:: Assignment ::
All the lines below need retyping exactly, apart from the images.

:: Recorded information ::
== == ==
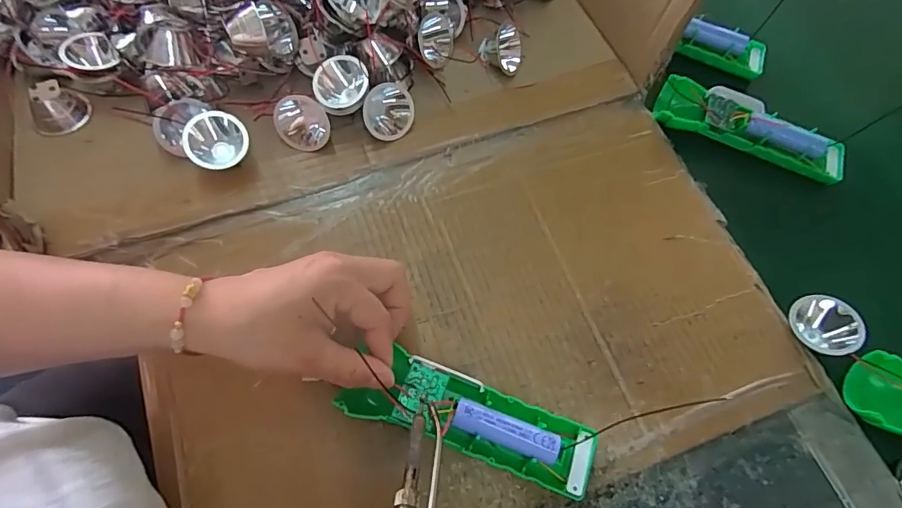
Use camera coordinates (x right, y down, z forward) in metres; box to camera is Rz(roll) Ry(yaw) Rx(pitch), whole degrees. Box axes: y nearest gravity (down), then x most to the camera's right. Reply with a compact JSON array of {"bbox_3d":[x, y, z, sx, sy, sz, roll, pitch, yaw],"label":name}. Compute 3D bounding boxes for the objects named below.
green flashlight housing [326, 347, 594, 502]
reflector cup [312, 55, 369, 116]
[{"bbox_3d":[0.012,0.098,0.287,0.152,0.029,0.044,20,69,3],"label":"green flashlight housing"},{"bbox_3d":[-0.089,-0.134,0.392,0.042,0.038,0.039,1,65,-2],"label":"reflector cup"}]

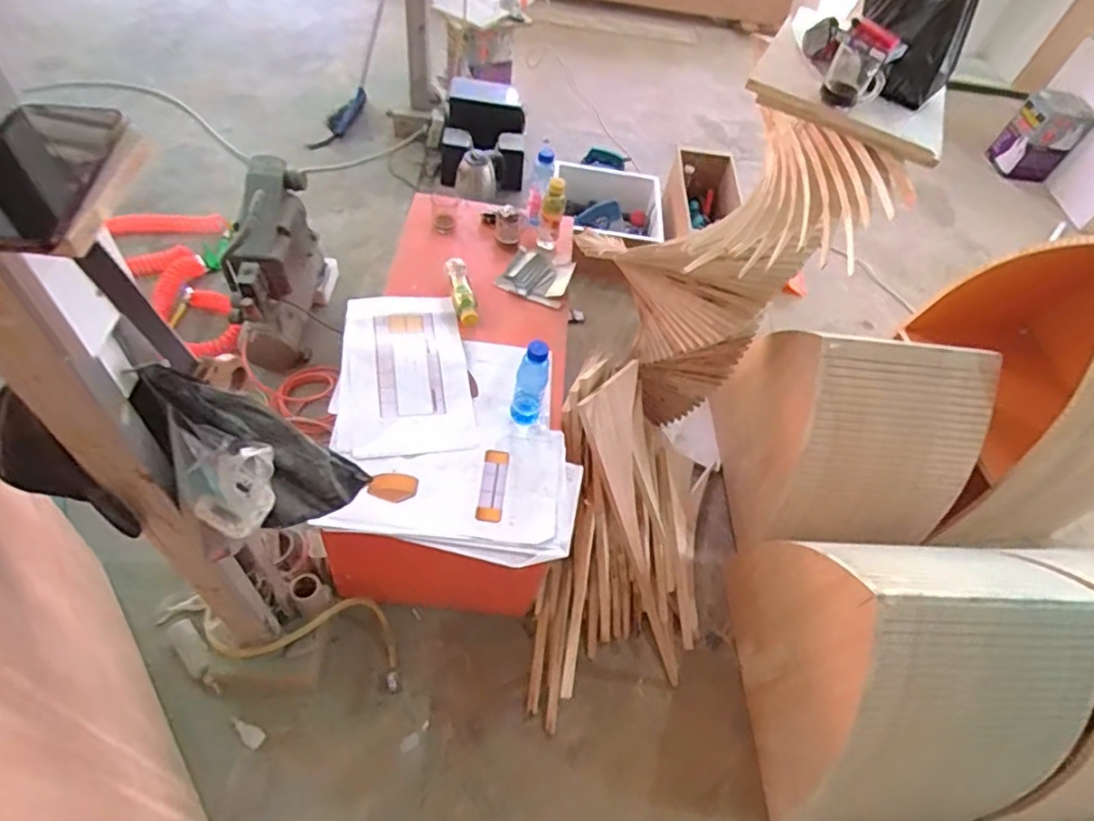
== == ==
:: Task result ::
Use camera coordinates (x right, y down, z forward) in metres; box to camera is Rz(roll) Ry(yaw) Rx(pitch), whole degrees. Box axes: y nearest gravity (down), then x most to the camera's right. Reply with a compact JSON array of {"bbox_3d":[x, y, z, sx, sy, sz, roll, pitch, yaw],"label":name}. Compute 3D bounding boxes for the objects named below.
green flashlight housing [326, 347, 594, 502]
reflector cup [312, 55, 369, 116]
[{"bbox_3d":[0.012,0.098,0.287,0.152,0.029,0.044,20,69,3],"label":"green flashlight housing"},{"bbox_3d":[-0.089,-0.134,0.392,0.042,0.038,0.039,1,65,-2],"label":"reflector cup"}]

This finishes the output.